◆ PROBLEM DETAILS:
The records below are to be retyped in full, without any alteration.

◆ Collected data:
================================

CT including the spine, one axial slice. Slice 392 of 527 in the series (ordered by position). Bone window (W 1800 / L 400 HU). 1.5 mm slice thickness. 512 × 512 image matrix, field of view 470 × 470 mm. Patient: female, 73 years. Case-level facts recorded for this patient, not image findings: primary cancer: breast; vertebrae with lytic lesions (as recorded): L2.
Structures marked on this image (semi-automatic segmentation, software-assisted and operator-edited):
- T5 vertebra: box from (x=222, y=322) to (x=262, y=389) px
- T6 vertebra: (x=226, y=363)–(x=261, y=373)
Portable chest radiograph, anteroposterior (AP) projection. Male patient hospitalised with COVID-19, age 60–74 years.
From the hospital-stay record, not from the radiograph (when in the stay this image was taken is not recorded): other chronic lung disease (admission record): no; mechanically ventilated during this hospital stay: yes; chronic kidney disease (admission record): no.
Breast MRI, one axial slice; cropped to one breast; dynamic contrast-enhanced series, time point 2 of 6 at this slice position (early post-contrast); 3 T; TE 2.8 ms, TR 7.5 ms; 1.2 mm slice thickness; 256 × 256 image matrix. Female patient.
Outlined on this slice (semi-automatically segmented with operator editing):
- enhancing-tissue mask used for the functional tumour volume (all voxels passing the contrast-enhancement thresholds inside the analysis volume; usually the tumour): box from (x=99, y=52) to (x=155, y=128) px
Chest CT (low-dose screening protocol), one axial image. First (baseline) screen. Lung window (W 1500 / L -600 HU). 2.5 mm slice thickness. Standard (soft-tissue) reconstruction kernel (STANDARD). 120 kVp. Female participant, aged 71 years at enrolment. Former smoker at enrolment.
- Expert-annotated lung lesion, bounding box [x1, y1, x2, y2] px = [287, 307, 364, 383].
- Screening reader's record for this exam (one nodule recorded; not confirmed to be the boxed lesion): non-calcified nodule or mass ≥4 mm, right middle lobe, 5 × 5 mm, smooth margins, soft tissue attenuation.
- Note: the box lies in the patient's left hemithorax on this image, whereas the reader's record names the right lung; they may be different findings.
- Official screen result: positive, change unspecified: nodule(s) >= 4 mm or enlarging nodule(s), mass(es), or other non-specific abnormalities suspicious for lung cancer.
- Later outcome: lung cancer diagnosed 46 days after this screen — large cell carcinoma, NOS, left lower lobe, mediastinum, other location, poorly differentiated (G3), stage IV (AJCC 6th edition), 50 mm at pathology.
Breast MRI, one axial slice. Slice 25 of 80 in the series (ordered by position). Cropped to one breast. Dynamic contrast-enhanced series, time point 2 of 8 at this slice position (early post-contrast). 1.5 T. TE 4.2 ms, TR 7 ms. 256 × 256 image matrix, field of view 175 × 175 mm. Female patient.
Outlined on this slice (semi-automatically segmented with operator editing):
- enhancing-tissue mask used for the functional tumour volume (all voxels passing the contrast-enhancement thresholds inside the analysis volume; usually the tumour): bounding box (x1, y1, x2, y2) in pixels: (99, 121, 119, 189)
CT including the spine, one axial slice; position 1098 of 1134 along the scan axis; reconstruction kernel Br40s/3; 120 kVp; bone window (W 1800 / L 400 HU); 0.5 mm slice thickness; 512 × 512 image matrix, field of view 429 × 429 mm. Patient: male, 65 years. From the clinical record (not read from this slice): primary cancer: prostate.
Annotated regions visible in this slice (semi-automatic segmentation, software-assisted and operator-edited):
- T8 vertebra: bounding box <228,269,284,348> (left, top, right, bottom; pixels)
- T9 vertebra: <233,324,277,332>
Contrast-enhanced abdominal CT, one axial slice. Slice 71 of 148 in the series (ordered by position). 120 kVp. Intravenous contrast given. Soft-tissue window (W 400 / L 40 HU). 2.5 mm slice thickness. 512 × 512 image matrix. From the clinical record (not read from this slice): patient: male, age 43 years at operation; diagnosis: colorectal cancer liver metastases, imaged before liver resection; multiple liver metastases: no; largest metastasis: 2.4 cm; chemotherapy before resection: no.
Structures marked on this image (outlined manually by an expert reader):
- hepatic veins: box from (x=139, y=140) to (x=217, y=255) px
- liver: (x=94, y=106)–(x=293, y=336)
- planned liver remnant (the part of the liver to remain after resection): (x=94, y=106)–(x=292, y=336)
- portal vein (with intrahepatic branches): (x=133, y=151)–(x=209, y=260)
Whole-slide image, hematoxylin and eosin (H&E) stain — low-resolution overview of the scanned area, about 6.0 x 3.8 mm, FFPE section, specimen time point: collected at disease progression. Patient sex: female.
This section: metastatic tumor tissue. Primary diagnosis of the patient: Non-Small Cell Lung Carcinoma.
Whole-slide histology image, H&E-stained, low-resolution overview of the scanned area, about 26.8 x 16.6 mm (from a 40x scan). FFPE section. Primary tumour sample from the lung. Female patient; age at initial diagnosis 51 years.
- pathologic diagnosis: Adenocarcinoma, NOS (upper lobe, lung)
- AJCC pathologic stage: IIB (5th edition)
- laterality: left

================================

◆ ANSWER TO THE PROBLEM:
CT including the spine, one axial slice. Slice 392 of 527 in the series (ordered by position). Bone window (W 1800 / L 400 HU). 1.5 mm slice thickness. 512 × 512 image matrix, field of view 470 × 470 mm. Patient: female, 73 years. Case-level facts recorded for this patient, not image findings: primary cancer: breast; vertebrae with lytic lesions (as recorded): L2.
Structures marked on this image (semi-automatic segmentation, software-assisted and operator-edited):
- T5 vertebra: box from (x=222, y=322) to (x=262, y=389) px
- T6 vertebra: (x=226, y=363)–(x=261, y=373)
Portable chest radiograph, anteroposterior (AP) projection. Male patient hospitalised with COVID-19, age 60–74 years.
From the hospital-stay record, not from the radiograph (when in the stay this image was taken is not recorded): other chronic lung disease (admission record): no; mechanically ventilated during this hospital stay: yes; chronic kidney disease (admission record): no.
Breast MRI, one axial slice; cropped to one breast; dynamic contrast-enhanced series, time point 2 of 6 at this slice position (early post-contrast); 3 T; TE 2.8 ms, TR 7.5 ms; 1.2 mm slice thickness; 256 × 256 image matrix. Female patient.
Outlined on this slice (semi-automatically segmented with operator editing):
- enhancing-tissue mask used for the functional tumour volume (all voxels passing the contrast-enhancement thresholds inside the analysis volume; usually the tumour): box from (x=99, y=52) to (x=155, y=128) px
Chest CT (low-dose screening protocol), one axial image. First (baseline) screen. Lung window (W 1500 / L -600 HU). 2.5 mm slice thickness. Standard (soft-tissue) reconstruction kernel (STANDARD). 120 kVp. Female participant, aged 71 years at enrolment. Former smoker at enrolment.
- Expert-annotated lung lesion, bounding box [x1, y1, x2, y2] px = [287, 307, 364, 383].
- Screening reader's record for this exam (one nodule recorded; not confirmed to be the boxed lesion): non-calcified nodule or mass ≥4 mm, right middle lobe, 5 × 5 mm, smooth margins, soft tissue attenuation.
- Note: the box lies in the patient's left hemithorax on this image, whereas the reader's record names the right lung; they may be different findings.
- Official screen result: positive, change unspecified: nodule(s) >= 4 mm or enlarging nodule(s), mass(es), or other non-specific abnormalities suspicious for lung cancer.
- Later outcome: lung cancer diagnosed 46 days after this screen — large cell carcinoma, NOS, left lower lobe, mediastinum, other location, poorly differentiated (G3), stage IV (AJCC 6th edition), 50 mm at pathology.
Breast MRI, one axial slice. Slice 25 of 80 in the series (ordered by position). Cropped to one breast. Dynamic contrast-enhanced series, time point 2 of 8 at this slice position (early post-contrast). 1.5 T. TE 4.2 ms, TR 7 ms. 256 × 256 image matrix, field of view 175 × 175 mm. Female patient.
Outlined on this slice (semi-automatically segmented with operator editing):
- enhancing-tissue mask used for the functional tumour volume (all voxels passing the contrast-enhancement thresholds inside the analysis volume; usually the tumour): bounding box (x1, y1, x2, y2) in pixels: (99, 121, 119, 189)
CT including the spine, one axial slice; position 1098 of 1134 along the scan axis; reconstruction kernel Br40s/3; 120 kVp; bone window (W 1800 / L 400 HU); 0.5 mm slice thickness; 512 × 512 image matrix, field of view 429 × 429 mm. Patient: male, 65 years. From the clinical record (not read from this slice): primary cancer: prostate.
Annotated regions visible in this slice (semi-automatic segmentation, software-assisted and operator-edited):
- T8 vertebra: bounding box <228,269,284,348> (left, top, right, bottom; pixels)
- T9 vertebra: <233,324,277,332>
Contrast-enhanced abdominal CT, one axial slice. Slice 71 of 148 in the series (ordered by position). 120 kVp. Intravenous contrast given. Soft-tissue window (W 400 / L 40 HU). 2.5 mm slice thickness. 512 × 512 image matrix. From the clinical record (not read from this slice): patient: male, age 43 years at operation; diagnosis: colorectal cancer liver metastases, imaged before liver resection; multiple liver metastases: no; largest metastasis: 2.4 cm; chemotherapy before resection: no.
Structures marked on this image (outlined manually by an expert reader):
- hepatic veins: box from (x=139, y=140) to (x=217, y=255) px
- liver: (x=94, y=106)–(x=293, y=336)
- planned liver remnant (the part of the liver to remain after resection): (x=94, y=106)–(x=292, y=336)
- portal vein (with intrahepatic branches): (x=133, y=151)–(x=209, y=260)
Whole-slide image, hematoxylin and eosin (H&E) stain — low-resolution overview of the scanned area, about 6.0 x 3.8 mm, FFPE section, specimen time point: collected at disease progression. Patient sex: female.
This section: metastatic tumor tissue. Primary diagnosis of the patient: Non-Small Cell Lung Carcinoma.
Whole-slide histology image, H&E-stained, low-resolution overview of the scanned area, about 26.8 x 16.6 mm (from a 40x scan). FFPE section. Primary tumour sample from the lung. Female patient; age at initial diagnosis 51 years.
- pathologic diagnosis: Adenocarcinoma, NOS (upper lobe, lung)
- AJCC pathologic stage: IIB (5th edition)
- laterality: left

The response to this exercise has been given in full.